ENTRIES PROVIDED Block Start
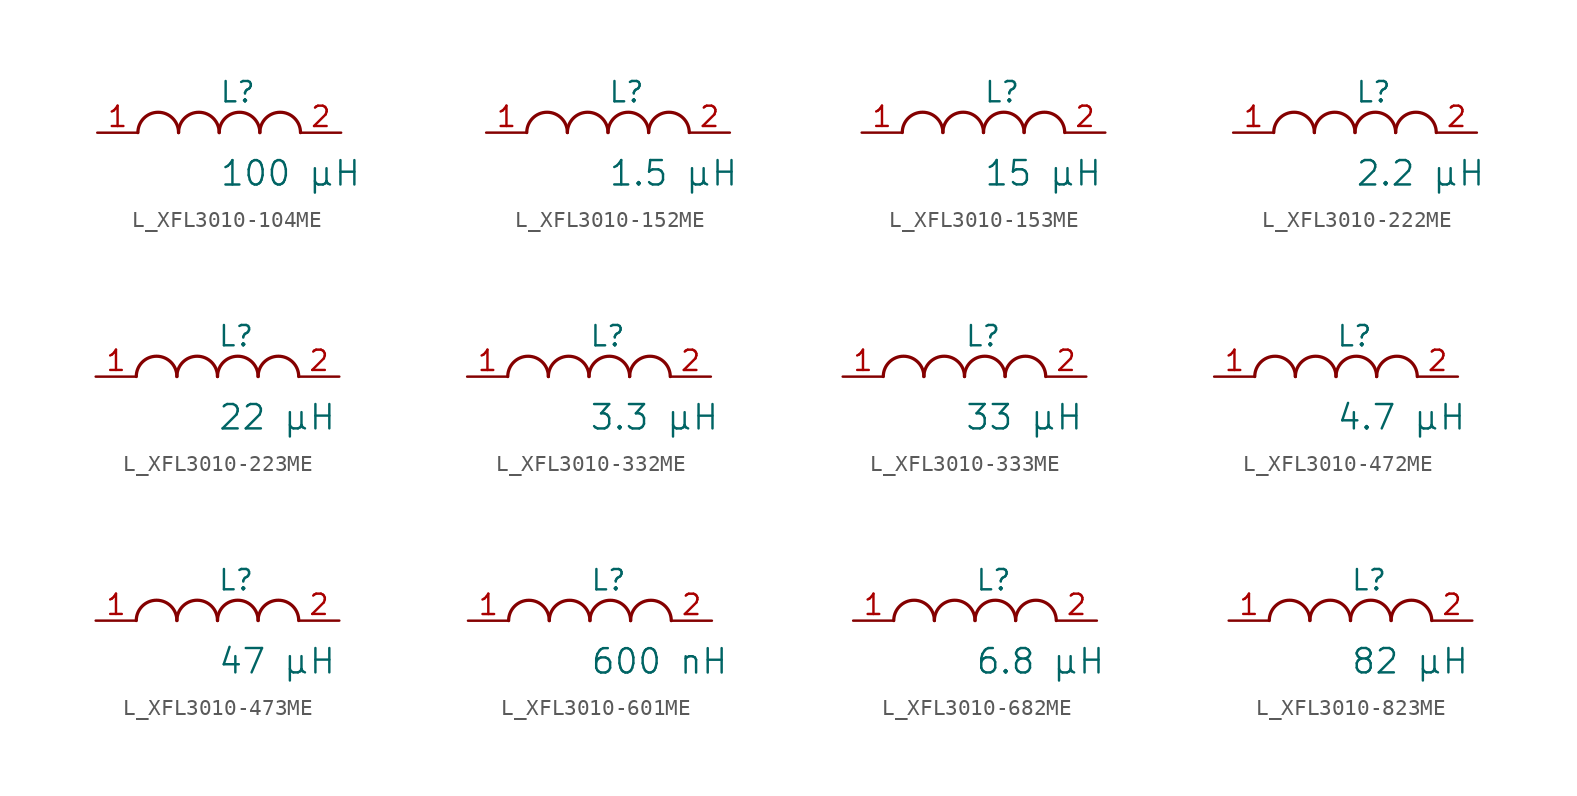
<source format=kicad_sym>
(kicad_symbol_lib
  (version 20231120)
  (generator "kicad_symbol_editor")
  (generator_version "8.0")
  (symbol "L_XFL3010-104ME"
    (pin_names
      (offset 0.254))
    (property "Reference" "L"
      (at 0 2.54 0)
      (effects (font (size 1.27 1.27)) (justify left)))
    (property "Value" "100 µH"
      (at 0 -2.54 0)
      (effects (font (size 1.524 1.524)) (justify left)))
    (symbol "L_XFL3010-104ME_1_1"
      (arc (start -2.54 0.0056) (mid -3.81 1.27) (end -5.08 0.0056) (stroke (width 0.2032) (type default)) (fill (type none)))
      (arc (start 0 0.0056) (mid -1.27 1.27) (end -2.54 0.0056) (stroke (width 0.2032) (type default)) (fill (type none)))
      (arc (start 2.54 0.0056) (mid 1.27 1.27) (end 0 0.0056) (stroke (width 0.2032) (type default)) (fill (type none)))
      (arc (start 5.08 0.0056) (mid 3.81 1.27) (end 2.54 0.0056) (stroke (width 0.2032) (type default)) (fill (type none)))
      (pin unspecified line (at -7.62 0 0) (length 2.54) (name "" (effects (font (size 1.27 1.27)))) (number "1" (effects (font (size 1.27 1.27)))))
      (pin unspecified line (at 7.62 0 180) (length 2.54) (name "" (effects (font (size 1.27 1.27)))) (number "2" (effects (font (size 1.27 1.27)))))))
  (symbol "L_XFL3010-152ME"
    (pin_names
      (offset 0.254))
    (property "Reference" "L"
      (at 0 2.54 0)
      (effects (font (size 1.27 1.27)) (justify left)))
    (property "Value" "1.5 µH"
      (at 0 -2.54 0)
      (effects (font (size 1.524 1.524)) (justify left)))
    (symbol "L_XFL3010-152ME_1_1"
      (arc (start -2.54 0.0056) (mid -3.81 1.27) (end -5.08 0.0056) (stroke (width 0.2032) (type default)) (fill (type none)))
      (arc (start 0 0.0056) (mid -1.27 1.27) (end -2.54 0.0056) (stroke (width 0.2032) (type default)) (fill (type none)))
      (arc (start 2.54 0.0056) (mid 1.27 1.27) (end 0 0.0056) (stroke (width 0.2032) (type default)) (fill (type none)))
      (arc (start 5.08 0.0056) (mid 3.81 1.27) (end 2.54 0.0056) (stroke (width 0.2032) (type default)) (fill (type none)))
      (pin unspecified line (at -7.62 0 0) (length 2.54) (name "" (effects (font (size 1.27 1.27)))) (number "1" (effects (font (size 1.27 1.27)))))
      (pin unspecified line (at 7.62 0 180) (length 2.54) (name "" (effects (font (size 1.27 1.27)))) (number "2" (effects (font (size 1.27 1.27)))))))
  (symbol "L_XFL3010-153ME"
    (pin_names
      (offset 0.254))
    (property "Reference" "L"
      (at 0 2.54 0)
      (effects (font (size 1.27 1.27)) (justify left)))
    (property "Value" "15 µH"
      (at 0 -2.54 0)
      (effects (font (size 1.524 1.524)) (justify left)))
    (symbol "L_XFL3010-153ME_1_1"
      (arc (start -2.54 0.0056) (mid -3.81 1.27) (end -5.08 0.0056) (stroke (width 0.2032) (type default)) (fill (type none)))
      (arc (start 0 0.0056) (mid -1.27 1.27) (end -2.54 0.0056) (stroke (width 0.2032) (type default)) (fill (type none)))
      (arc (start 2.54 0.0056) (mid 1.27 1.27) (end 0 0.0056) (stroke (width 0.2032) (type default)) (fill (type none)))
      (arc (start 5.08 0.0056) (mid 3.81 1.27) (end 2.54 0.0056) (stroke (width 0.2032) (type default)) (fill (type none)))
      (pin unspecified line (at -7.62 0 0) (length 2.54) (name "" (effects (font (size 1.27 1.27)))) (number "1" (effects (font (size 1.27 1.27)))))
      (pin unspecified line (at 7.62 0 180) (length 2.54) (name "" (effects (font (size 1.27 1.27)))) (number "2" (effects (font (size 1.27 1.27)))))))
  (symbol "L_XFL3010-222ME"
    (pin_names
      (offset 0.254))
    (property "Reference" "L"
      (at 0 2.54 0)
      (effects (font (size 1.27 1.27)) (justify left)))
    (property "Value" "2.2 µH"
      (at 0 -2.54 0)
      (effects (font (size 1.524 1.524)) (justify left)))
    (symbol "L_XFL3010-222ME_1_1"
      (arc (start -2.54 0.0056) (mid -3.81 1.27) (end -5.08 0.0056) (stroke (width 0.2032) (type default)) (fill (type none)))
      (arc (start 0 0.0056) (mid -1.27 1.27) (end -2.54 0.0056) (stroke (width 0.2032) (type default)) (fill (type none)))
      (arc (start 2.54 0.0056) (mid 1.27 1.27) (end 0 0.0056) (stroke (width 0.2032) (type default)) (fill (type none)))
      (arc (start 5.08 0.0056) (mid 3.81 1.27) (end 2.54 0.0056) (stroke (width 0.2032) (type default)) (fill (type none)))
      (pin unspecified line (at -7.62 0 0) (length 2.54) (name "" (effects (font (size 1.27 1.27)))) (number "1" (effects (font (size 1.27 1.27)))))
      (pin unspecified line (at 7.62 0 180) (length 2.54) (name "" (effects (font (size 1.27 1.27)))) (number "2" (effects (font (size 1.27 1.27)))))))
  (symbol "L_XFL3010-223ME"
    (pin_names
      (offset 0.254))
    (property "Reference" "L"
      (at 0 2.54 0)
      (effects (font (size 1.27 1.27)) (justify left)))
    (property "Value" "22 µH"
      (at 0 -2.54 0)
      (effects (font (size 1.524 1.524)) (justify left)))
    (symbol "L_XFL3010-223ME_1_1"
      (arc (start -2.54 0.0056) (mid -3.81 1.27) (end -5.08 0.0056) (stroke (width 0.2032) (type default)) (fill (type none)))
      (arc (start 0 0.0056) (mid -1.27 1.27) (end -2.54 0.0056) (stroke (width 0.2032) (type default)) (fill (type none)))
      (arc (start 2.54 0.0056) (mid 1.27 1.27) (end 0 0.0056) (stroke (width 0.2032) (type default)) (fill (type none)))
      (arc (start 5.08 0.0056) (mid 3.81 1.27) (end 2.54 0.0056) (stroke (width 0.2032) (type default)) (fill (type none)))
      (pin unspecified line (at -7.62 0 0) (length 2.54) (name "" (effects (font (size 1.27 1.27)))) (number "1" (effects (font (size 1.27 1.27)))))
      (pin unspecified line (at 7.62 0 180) (length 2.54) (name "" (effects (font (size 1.27 1.27)))) (number "2" (effects (font (size 1.27 1.27)))))))
  (symbol "L_XFL3010-332ME"
    (pin_names
      (offset 0.254))
    (property "Reference" "L"
      (at 0 2.54 0)
      (effects (font (size 1.27 1.27)) (justify left)))
    (property "Value" "3.3 µH"
      (at 0 -2.54 0)
      (effects (font (size 1.524 1.524)) (justify left)))
    (symbol "L_XFL3010-332ME_1_1"
      (arc (start -2.54 0.0056) (mid -3.81 1.27) (end -5.08 0.0056) (stroke (width 0.2032) (type default)) (fill (type none)))
      (arc (start 0 0.0056) (mid -1.27 1.27) (end -2.54 0.0056) (stroke (width 0.2032) (type default)) (fill (type none)))
      (arc (start 2.54 0.0056) (mid 1.27 1.27) (end 0 0.0056) (stroke (width 0.2032) (type default)) (fill (type none)))
      (arc (start 5.08 0.0056) (mid 3.81 1.27) (end 2.54 0.0056) (stroke (width 0.2032) (type default)) (fill (type none)))
      (pin unspecified line (at -7.62 0 0) (length 2.54) (name "" (effects (font (size 1.27 1.27)))) (number "1" (effects (font (size 1.27 1.27)))))
      (pin unspecified line (at 7.62 0 180) (length 2.54) (name "" (effects (font (size 1.27 1.27)))) (number "2" (effects (font (size 1.27 1.27)))))))
  (symbol "L_XFL3010-333ME"
    (pin_names
      (offset 0.254))
    (property "Reference" "L"
      (at 0 2.54 0)
      (effects (font (size 1.27 1.27)) (justify left)))
    (property "Value" "33 µH"
      (at 0 -2.54 0)
      (effects (font (size 1.524 1.524)) (justify left)))
    (symbol "L_XFL3010-333ME_1_1"
      (arc (start -2.54 0.0056) (mid -3.81 1.27) (end -5.08 0.0056) (stroke (width 0.2032) (type default)) (fill (type none)))
      (arc (start 0 0.0056) (mid -1.27 1.27) (end -2.54 0.0056) (stroke (width 0.2032) (type default)) (fill (type none)))
      (arc (start 2.54 0.0056) (mid 1.27 1.27) (end 0 0.0056) (stroke (width 0.2032) (type default)) (fill (type none)))
      (arc (start 5.08 0.0056) (mid 3.81 1.27) (end 2.54 0.0056) (stroke (width 0.2032) (type default)) (fill (type none)))
      (pin unspecified line (at -7.62 0 0) (length 2.54) (name "" (effects (font (size 1.27 1.27)))) (number "1" (effects (font (size 1.27 1.27)))))
      (pin unspecified line (at 7.62 0 180) (length 2.54) (name "" (effects (font (size 1.27 1.27)))) (number "2" (effects (font (size 1.27 1.27)))))))
  (symbol "L_XFL3010-472ME"
    (pin_names
      (offset 0.254))
    (property "Reference" "L"
      (at 0 2.54 0)
      (effects (font (size 1.27 1.27)) (justify left)))
    (property "Value" "4.7 µH"
      (at 0 -2.54 0)
      (effects (font (size 1.524 1.524)) (justify left)))
    (symbol "L_XFL3010-472ME_1_1"
      (arc (start -2.54 0.0056) (mid -3.81 1.27) (end -5.08 0.0056) (stroke (width 0.2032) (type default)) (fill (type none)))
      (arc (start 0 0.0056) (mid -1.27 1.27) (end -2.54 0.0056) (stroke (width 0.2032) (type default)) (fill (type none)))
      (arc (start 2.54 0.0056) (mid 1.27 1.27) (end 0 0.0056) (stroke (width 0.2032) (type default)) (fill (type none)))
      (arc (start 5.08 0.0056) (mid 3.81 1.27) (end 2.54 0.0056) (stroke (width 0.2032) (type default)) (fill (type none)))
      (pin unspecified line (at -7.62 0 0) (length 2.54) (name "" (effects (font (size 1.27 1.27)))) (number "1" (effects (font (size 1.27 1.27)))))
      (pin unspecified line (at 7.62 0 180) (length 2.54) (name "" (effects (font (size 1.27 1.27)))) (number "2" (effects (font (size 1.27 1.27)))))))
  (symbol "L_XFL3010-473ME"
    (pin_names
      (offset 0.254))
    (property "Reference" "L"
      (at 0 2.54 0)
      (effects (font (size 1.27 1.27)) (justify left)))
    (property "Value" "47 µH"
      (at 0 -2.54 0)
      (effects (font (size 1.524 1.524)) (justify left)))
    (symbol "L_XFL3010-473ME_1_1"
      (arc (start -2.54 0.0056) (mid -3.81 1.27) (end -5.08 0.0056) (stroke (width 0.2032) (type default)) (fill (type none)))
      (arc (start 0 0.0056) (mid -1.27 1.27) (end -2.54 0.0056) (stroke (width 0.2032) (type default)) (fill (type none)))
      (arc (start 2.54 0.0056) (mid 1.27 1.27) (end 0 0.0056) (stroke (width 0.2032) (type default)) (fill (type none)))
      (arc (start 5.08 0.0056) (mid 3.81 1.27) (end 2.54 0.0056) (stroke (width 0.2032) (type default)) (fill (type none)))
      (pin unspecified line (at -7.62 0 0) (length 2.54) (name "" (effects (font (size 1.27 1.27)))) (number "1" (effects (font (size 1.27 1.27)))))
      (pin unspecified line (at 7.62 0 180) (length 2.54) (name "" (effects (font (size 1.27 1.27)))) (number "2" (effects (font (size 1.27 1.27)))))))
  (symbol "L_XFL3010-601ME"
    (pin_names
      (offset 0.254))
    (property "Reference" "L"
      (at 0 2.54 0)
      (effects (font (size 1.27 1.27)) (justify left)))
    (property "Value" "600 nH"
      (at 0 -2.54 0)
      (effects (font (size 1.524 1.524)) (justify left)))
    (symbol "L_XFL3010-601ME_1_1"
      (arc (start -2.54 0.0056) (mid -3.81 1.27) (end -5.08 0.0056) (stroke (width 0.2032) (type default)) (fill (type none)))
      (arc (start 0 0.0056) (mid -1.27 1.27) (end -2.54 0.0056) (stroke (width 0.2032) (type default)) (fill (type none)))
      (arc (start 2.54 0.0056) (mid 1.27 1.27) (end 0 0.0056) (stroke (width 0.2032) (type default)) (fill (type none)))
      (arc (start 5.08 0.0056) (mid 3.81 1.27) (end 2.54 0.0056) (stroke (width 0.2032) (type default)) (fill (type none)))
      (pin unspecified line (at -7.62 0 0) (length 2.54) (name "" (effects (font (size 1.27 1.27)))) (number "1" (effects (font (size 1.27 1.27)))))
      (pin unspecified line (at 7.62 0 180) (length 2.54) (name "" (effects (font (size 1.27 1.27)))) (number "2" (effects (font (size 1.27 1.27)))))))
  (symbol "L_XFL3010-682ME"
    (pin_names
      (offset 0.254))
    (property "Reference" "L"
      (at 0 2.54 0)
      (effects (font (size 1.27 1.27)) (justify left)))
    (property "Value" "6.8 µH"
      (at 0 -2.54 0)
      (effects (font (size 1.524 1.524)) (justify left)))
    (symbol "L_XFL3010-682ME_1_1"
      (arc (start -2.54 0.0056) (mid -3.81 1.27) (end -5.08 0.0056) (stroke (width 0.2032) (type default)) (fill (type none)))
      (arc (start 0 0.0056) (mid -1.27 1.27) (end -2.54 0.0056) (stroke (width 0.2032) (type default)) (fill (type none)))
      (arc (start 2.54 0.0056) (mid 1.27 1.27) (end 0 0.0056) (stroke (width 0.2032) (type default)) (fill (type none)))
      (arc (start 5.08 0.0056) (mid 3.81 1.27) (end 2.54 0.0056) (stroke (width 0.2032) (type default)) (fill (type none)))
      (pin unspecified line (at -7.62 0 0) (length 2.54) (name "" (effects (font (size 1.27 1.27)))) (number "1" (effects (font (size 1.27 1.27)))))
      (pin unspecified line (at 7.62 0 180) (length 2.54) (name "" (effects (font (size 1.27 1.27)))) (number "2" (effects (font (size 1.27 1.27)))))))
  (symbol "L_XFL3010-823ME"
    (pin_names
      (offset 0.254))
    (property "Reference" "L"
      (at 0 2.54 0)
      (effects (font (size 1.27 1.27)) (justify left)))
    (property "Value" "82 µH"
      (at 0 -2.54 0)
      (effects (font (size 1.524 1.524)) (justify left)))
    (symbol "L_XFL3010-823ME_1_1"
      (arc (start -2.54 0.0056) (mid -3.81 1.27) (end -5.08 0.0056) (stroke (width 0.2032) (type default)) (fill (type none)))
      (arc (start 0 0.0056) (mid -1.27 1.27) (end -2.54 0.0056) (stroke (width 0.2032) (type default)) (fill (type none)))
      (arc (start 2.54 0.0056) (mid 1.27 1.27) (end 0 0.0056) (stroke (width 0.2032) (type default)) (fill (type none)))
      (arc (start 5.08 0.0056) (mid 3.81 1.27) (end 2.54 0.0056) (stroke (width 0.2032) (type default)) (fill (type none)))
      (pin unspecified line (at -7.62 0 0) (length 2.54) (name "" (effects (font (size 1.27 1.27)))) (number "1" (effects (font (size 1.27 1.27)))))
      (pin unspecified line (at 7.62 0 180) (length 2.54) (name "" (effects (font (size 1.27 1.27)))) (number "2" (effects (font (size 1.27 1.27))))))))
</source>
ENTRIES PROVIDED Block End
Output exactly the lines from the one with "(size 1.27 1.27))))))))" through the final line of the listing above.

      (pin unspecified line (at 7.62 0 180) (length 2.54) (name "" (effects (font (size 1.27 1.27)))) (number "2" (effects (font (size 1.27 1.27))))))))
</source>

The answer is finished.